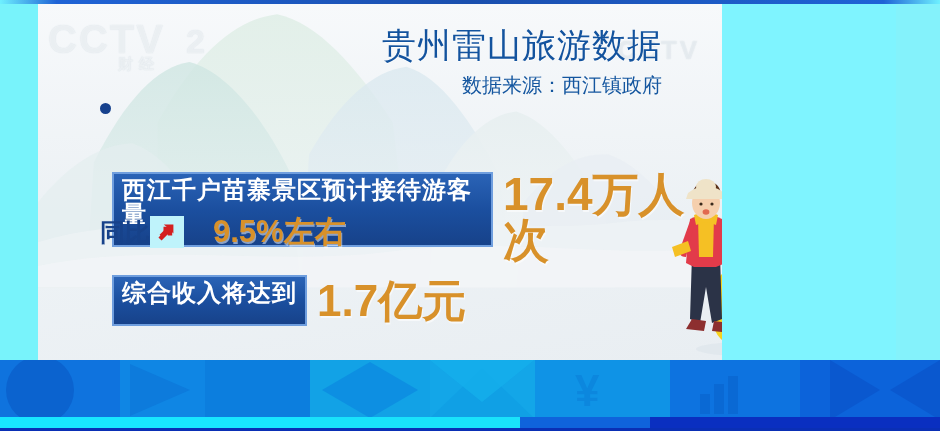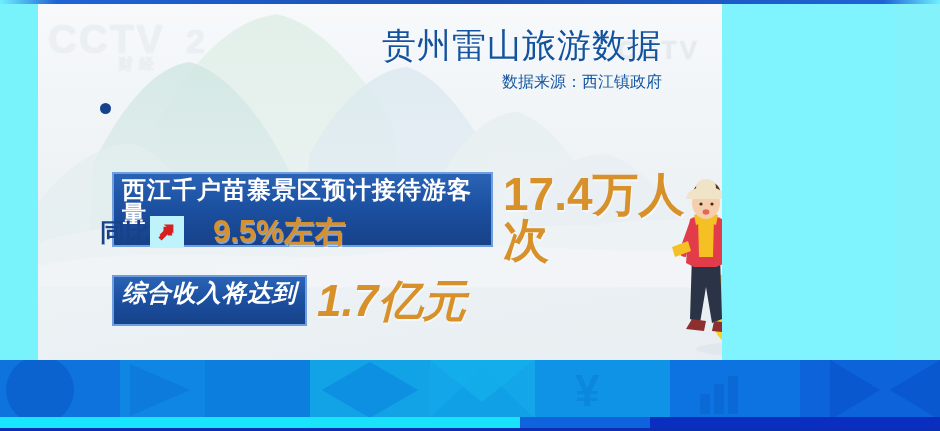"数据来源：西江镇政府" .title .src { font-size: 16px -> 20px }
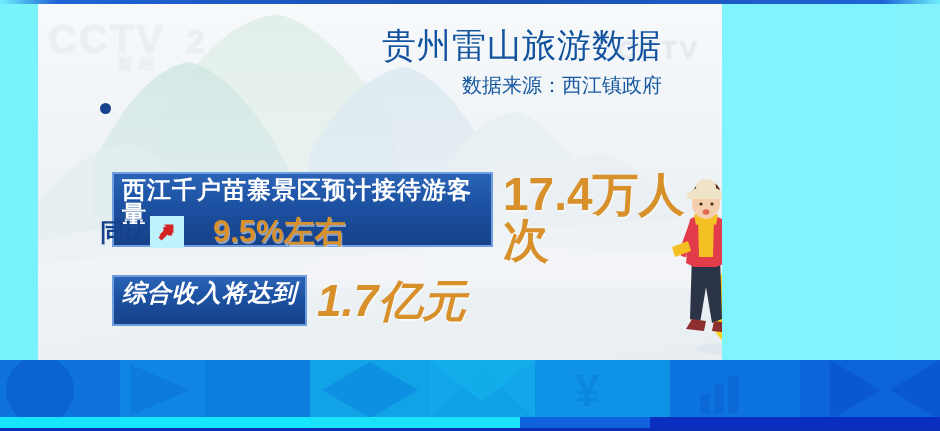"综合收入将达到" .row4 { font-style: italic -> none }
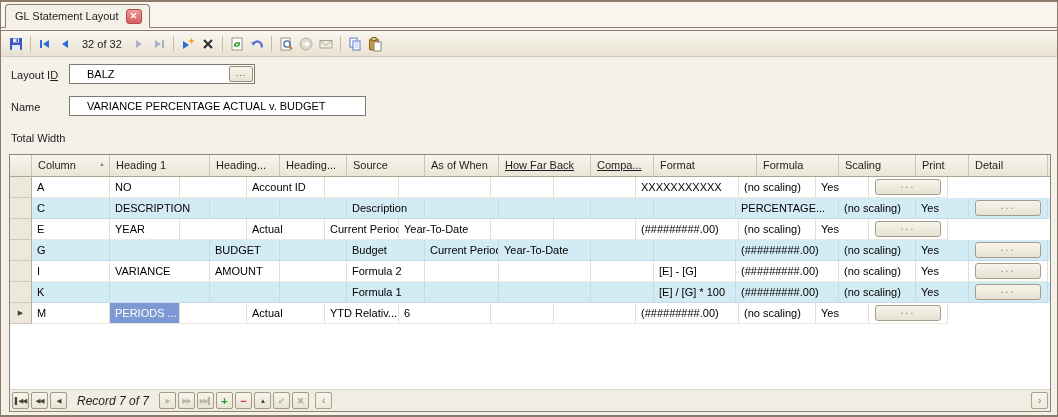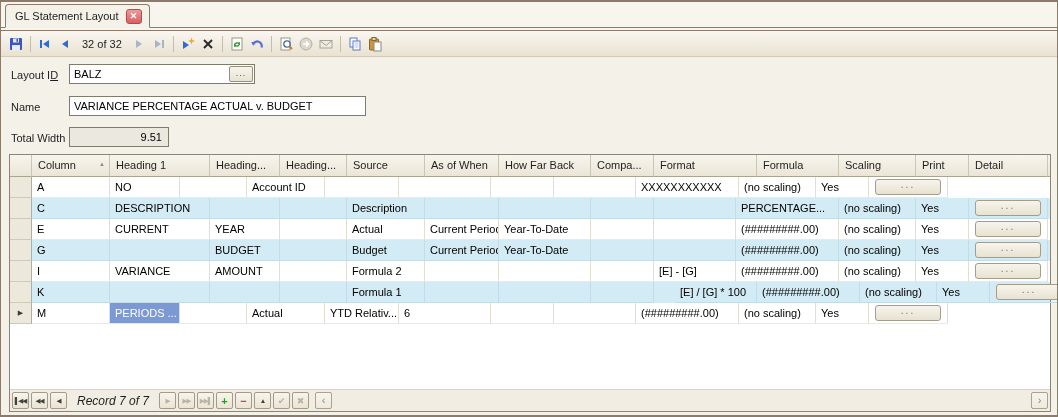"BALZ" .ffield { padding-left: 4px -> 17px }
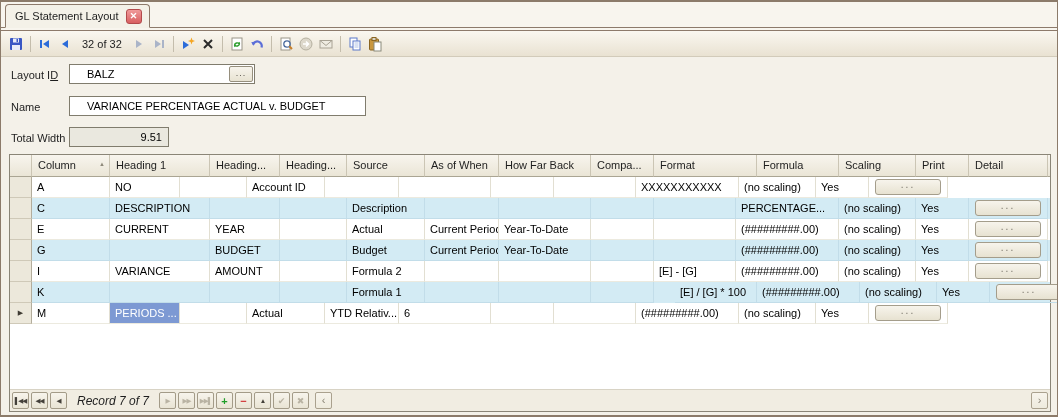"9.51" div.ffield { html: <div> <span>9.51</span> </div> -> none }
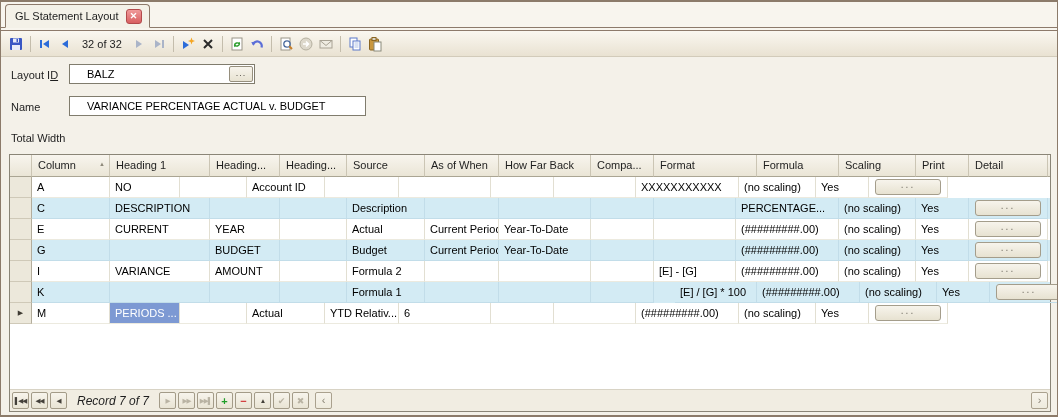"How Far Back" div.hcell { text-decoration: none -> underline }
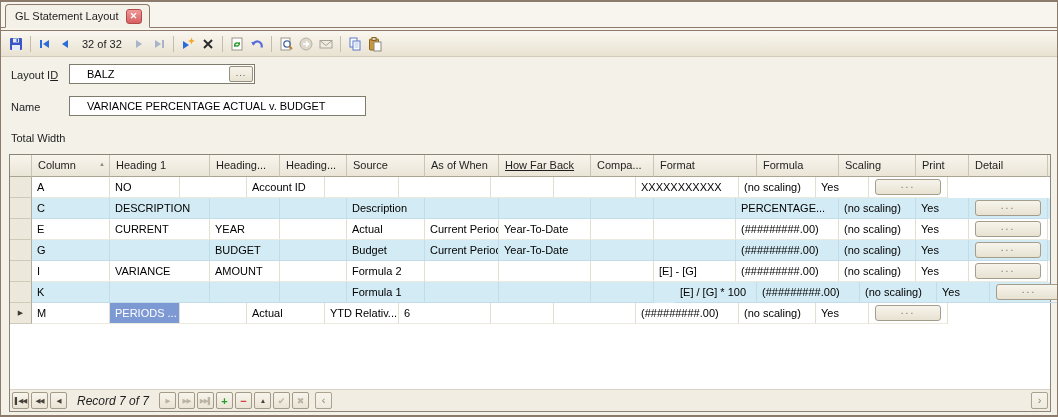"Compa..." div.hcell { text-decoration: none -> underline }
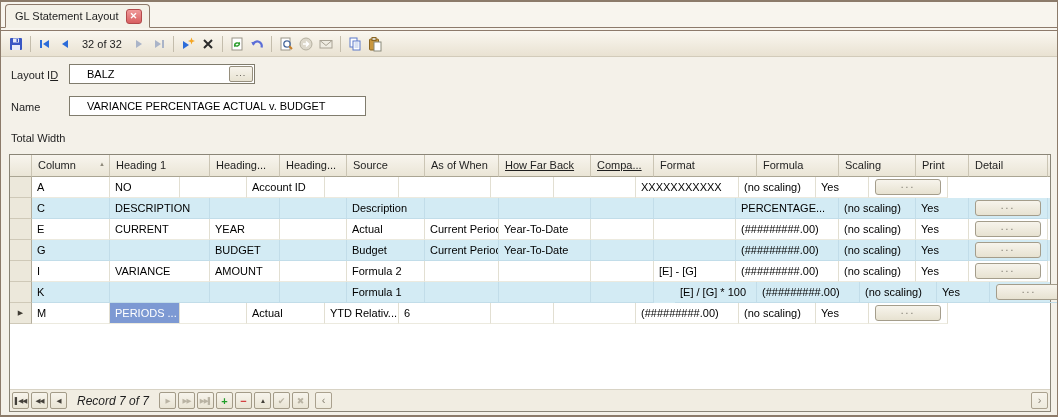"CURRENT" div.gcell { html: <div>CURRENT</div> -> none }
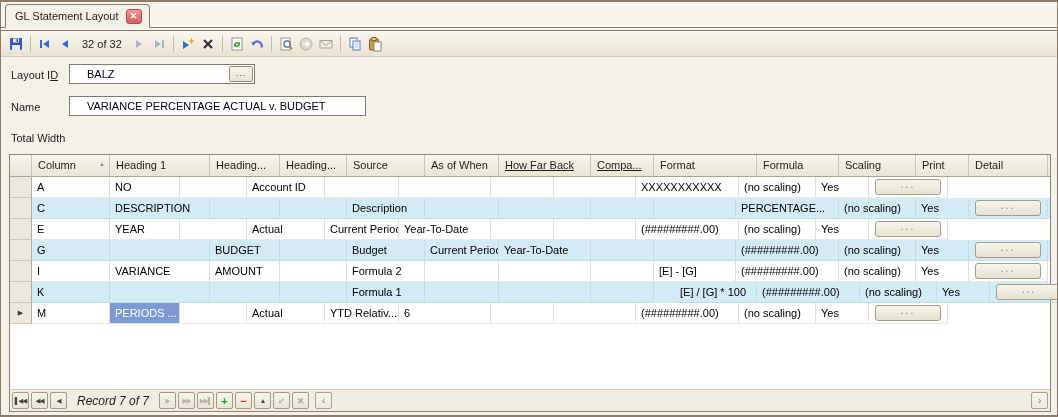"[E] / [G] * 100" div.gcell { margin-left: 21px -> none }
◆ ◆ ◆
▶ [Prompt] Please return the entries above exactly as they appear, but without the pictures.

▶ [Response]
"数据来源：西江镇政府" .title .src { font-size: 16px -> 20px }
"综合收入将达到" .row4 { font-style: italic -> none }
"BALZ" .ffield { padding-left: 4px -> 17px }
"9.51" div.ffield { html: <div> <span>9.51</span> </div> -> none }
"How Far Back" div.hcell { text-decoration: none -> underline }
"Compa..." div.hcell { text-decoration: none -> underline }
"CURRENT" div.gcell { html: <div>CURRENT</div> -> none }
"[E] / [G] * 100" div.gcell { margin-left: 21px -> none }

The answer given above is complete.